Depicted sound of the dialup modem
If you ever connected to the Internet before the 2000s, you probably remember that it made a peculiar sound. But despite becoming so familiar, it remained a mystery for most of us. What you’re hearing is often called a handshake. The start of a telephone conversation between two modems. They are trying to find a common language and determine the weaknesses of the telephone channel originally meant for human speech.
The first thing we hear is a landline dial tone. The modem now knows it’s connected to a phone line and can dial a number. The number is signaled to the network using DTMF (Dual-Tone Multi-Frequency) signaling.
The remote modem answers with a distinct tone that our calling modem can recognize. They then exchange short bursts of binary data to assess what kind of protocol is appropriate.
Now the modems must address the problem of echo suppression. When people talk, only one is usually talking while the other one listens. The telephone network uses this fact and temporarily silences the return channel to suppress any confusing echoes of the talker’s own voice. Modems don’t like this at all, as they can very well talk at the same time (full-duplex). The answering modem now puts on a special answer tone that will disable any echo suppression circuits on the line. The tone also has periodic “snaps” (180° phase transitions) that aim to disable yet another type of circuit called echo canceller.
Now the modems will list their supported modulation modes and try to find one that both know. They also probe the line with test tones to see how it responds to tones of different frequencies, and how much it attenuates the signal. They exchange their test results and decide a speed that is suitable for the line.
After this, the modems will go to scrambled data. They put their data through a special scrambling formula before transmission to make its power distribution more even and to make sure there are no patterns that are suboptimal for transfer. They listen to each other sending a series of binary 1’s and adjust their equalizers to optimally shape the incoming signal.
Soon after this, the modem speaker will go silent and data can be put through the connection.
Below is a spectrogram of the handshake audio (by Oona Räisänen). Some signals are labeled according to which party transmitted them, and also have an explanation below.

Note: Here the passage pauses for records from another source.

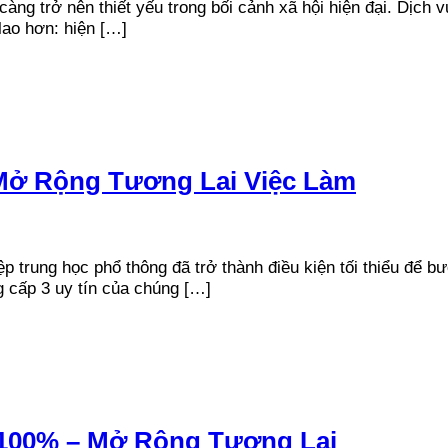
ng trở nên thiết yếu trong bối cảnh xã hội hiện đại. Dịch v
ao hơn: hiện […]
Mở Rộng Tương Lai Việc Làm
ệp trung học phổ thông đã trở thành điều kiện tối thiểu để
g cấp 3 uy tín của chúng […]
100% – Mở Rộng Tương Lai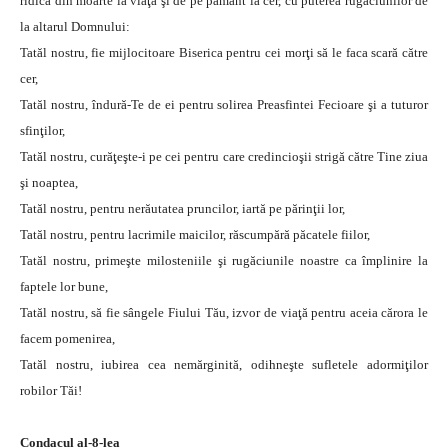
ridică din moarte la viaţă şi de pe pământ la cer, cu puterea rugăciunilor de
la altarul Domnului:
Tatăl nostru, fie mijlocitoare Biserica pentru cei morţi să le faca scară către
cer,
Tatăl nostru, îndură-Te de ei pentru solirea Preasfintei Fecioare şi a tuturor
sfinţilor,
Tatăl nostru, curăţeşte-i pe cei pentru care credincioşii strigă către Tine ziua
şi noaptea,
Tatăl nostru, pentru nerăutatea pruncilor, iartă pe părinţii lor,
Tatăl nostru, pentru lacrimile maicilor, răscumpără păcatele fiilor,
Tatăl nostru, primeşte milosteniile şi rugăciunile noastre ca împlinire la
faptele lor bune,
Tatăl nostru, să fie sângele Fiului Tău, izvor de viaţă pentru aceia cărora le
facem pomenirea,
Tatăl nostru, iubirea cea nemărginită, odihneşte sufletele adormiţilor
robilor Tăi!
Condacul al-8-lea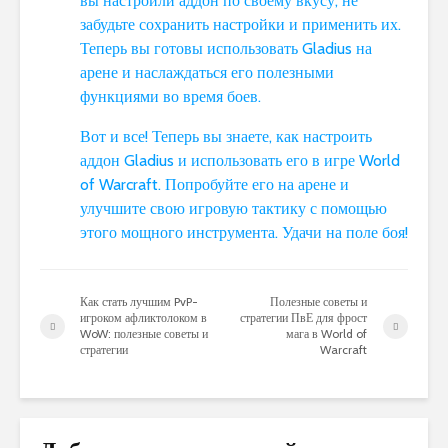
вы настроили аддон по своему вкусу, не
забудьте сохранить настройки и применить их.
Теперь вы готовы использовать Gladius на
арене и наслаждаться его полезными
функциями во время боев.
Вот и все! Теперь вы знаете, как настроить
аддон Gladius и использовать его в игре World
of Warcraft. Попробуйте его на арене и
улучшите свою игровую тактику с помощью
этого мощного инструмента. Удачи на поле боя!
Как стать лучшим PvP-
Полезные советы и
игроком афликтолоком в
стратегии ПвЕ для фрост
WoW: полезные советы и
мага в World of
стратегии
Warcraft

Why can we hear this? Back in the days, telephone lines were used for audio. The first modems even used the telephone receiver like people do, by talking into the mouthpiece, until newer modems were developed that could directly connect into the phone line. Even then, the idea of not hearing what’s happening on a phone line you’re calling on was quite new, and modems would default to exposing the user to the handshake audio. In order to silence the handshake, you could sent the ATM0 command to the modem before dialing.